● Your task
Below is a listing. Write out exactly its lines between the one holding "[857,451,904,467] tools ->" and the one holding "[74,514,120,530] tools ->", inclusive.

● Listed entries
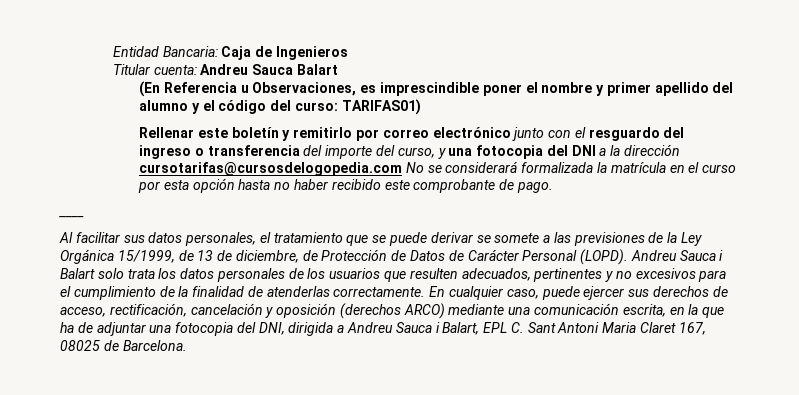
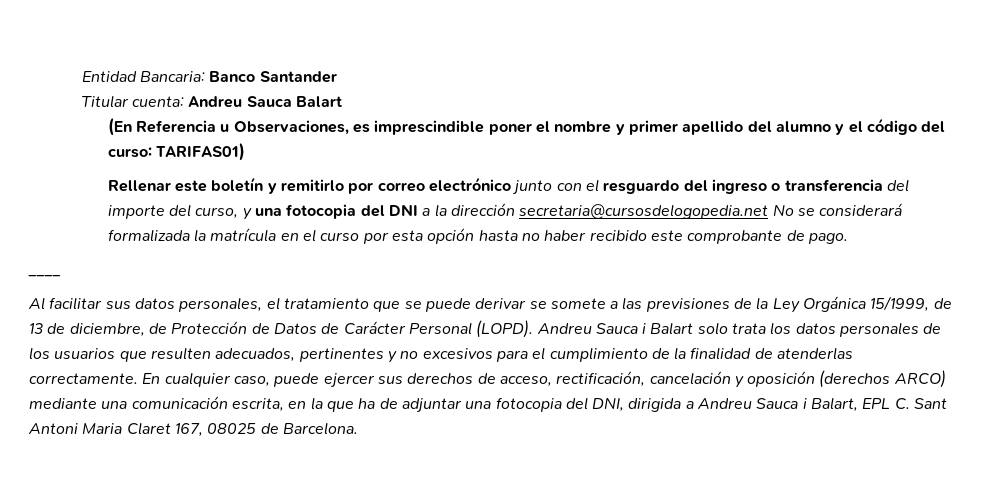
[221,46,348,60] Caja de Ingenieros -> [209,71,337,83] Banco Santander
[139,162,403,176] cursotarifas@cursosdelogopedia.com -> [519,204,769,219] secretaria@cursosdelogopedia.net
==
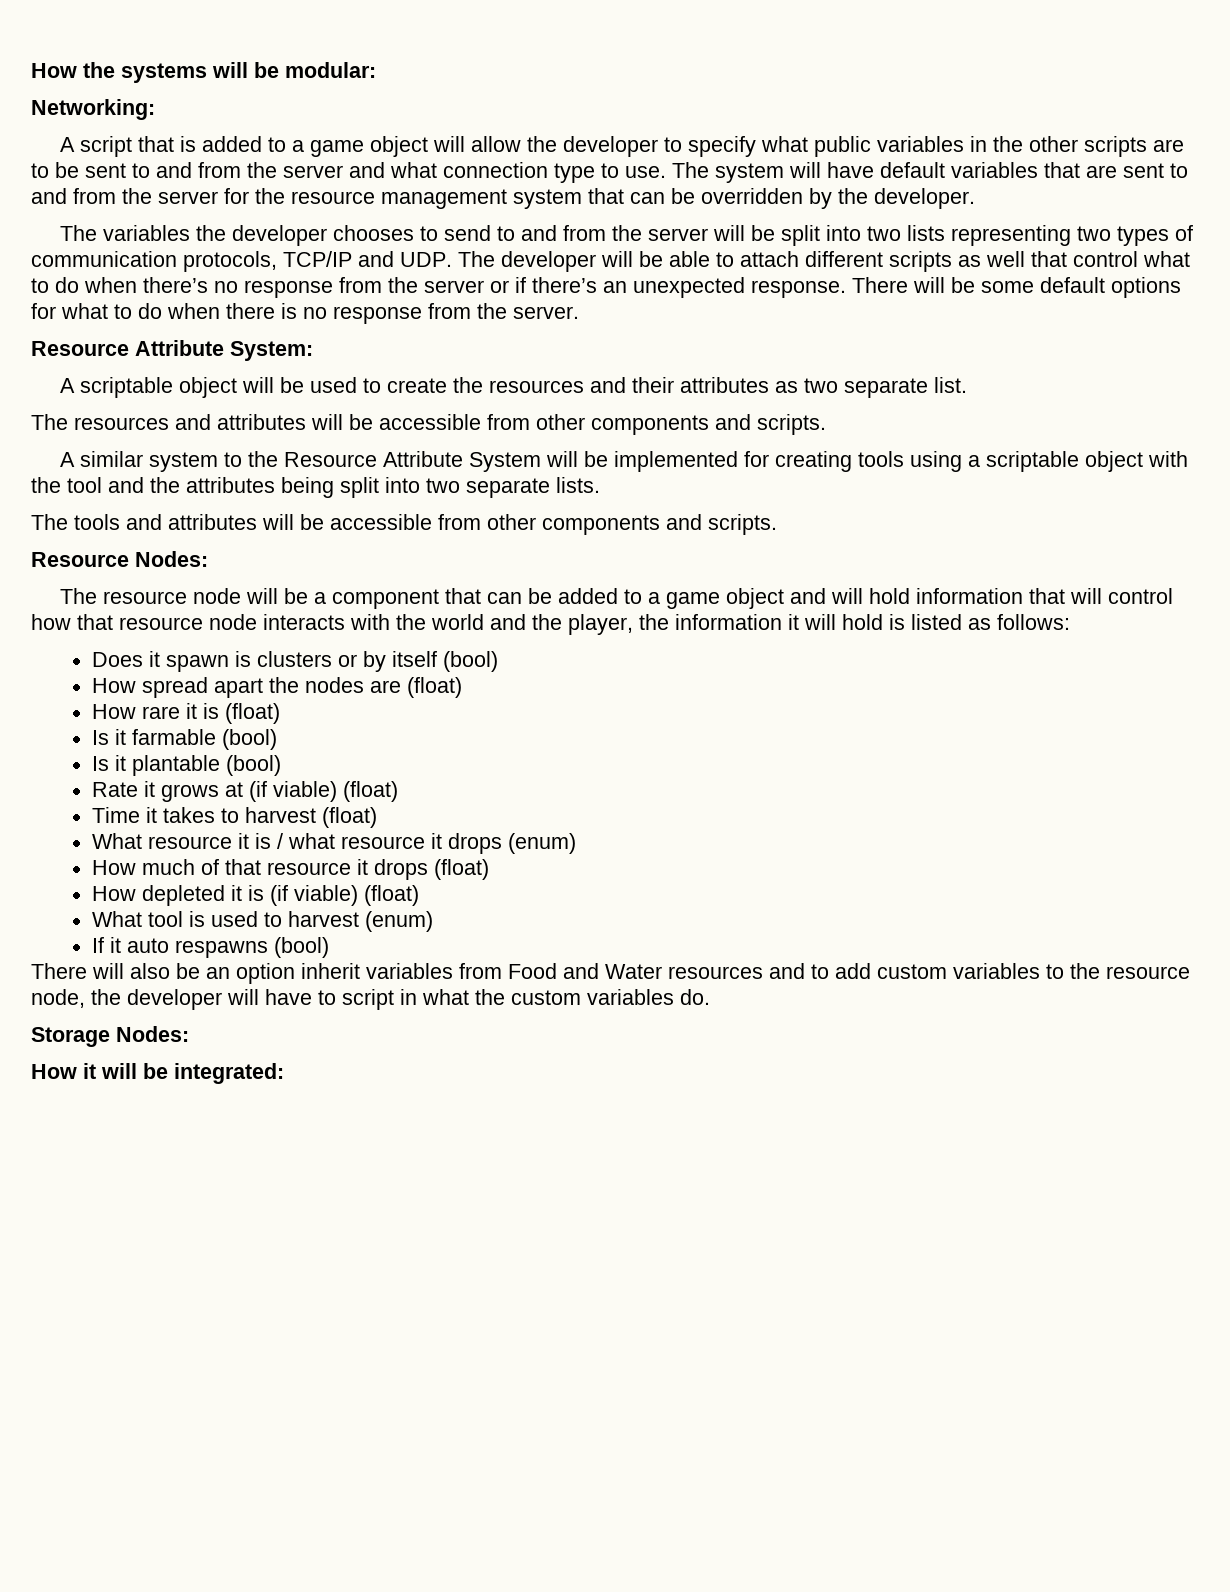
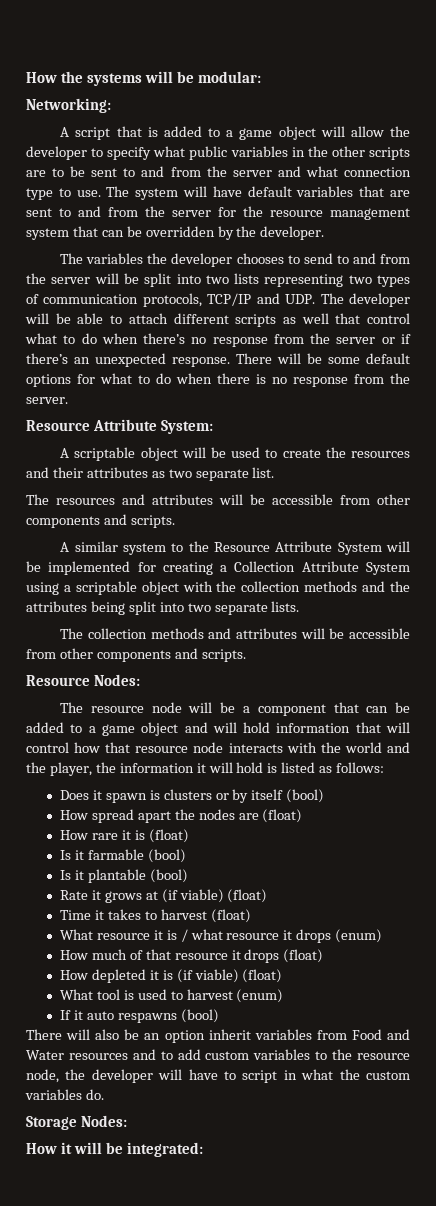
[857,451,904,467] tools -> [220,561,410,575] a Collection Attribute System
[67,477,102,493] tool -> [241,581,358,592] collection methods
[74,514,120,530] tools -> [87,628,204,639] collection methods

● Result
[857,451,904,467] tools -> [220,561,410,575] a Collection Attribute System
[67,477,102,493] tool -> [241,581,358,592] collection methods
[74,514,120,530] tools -> [87,628,204,639] collection methods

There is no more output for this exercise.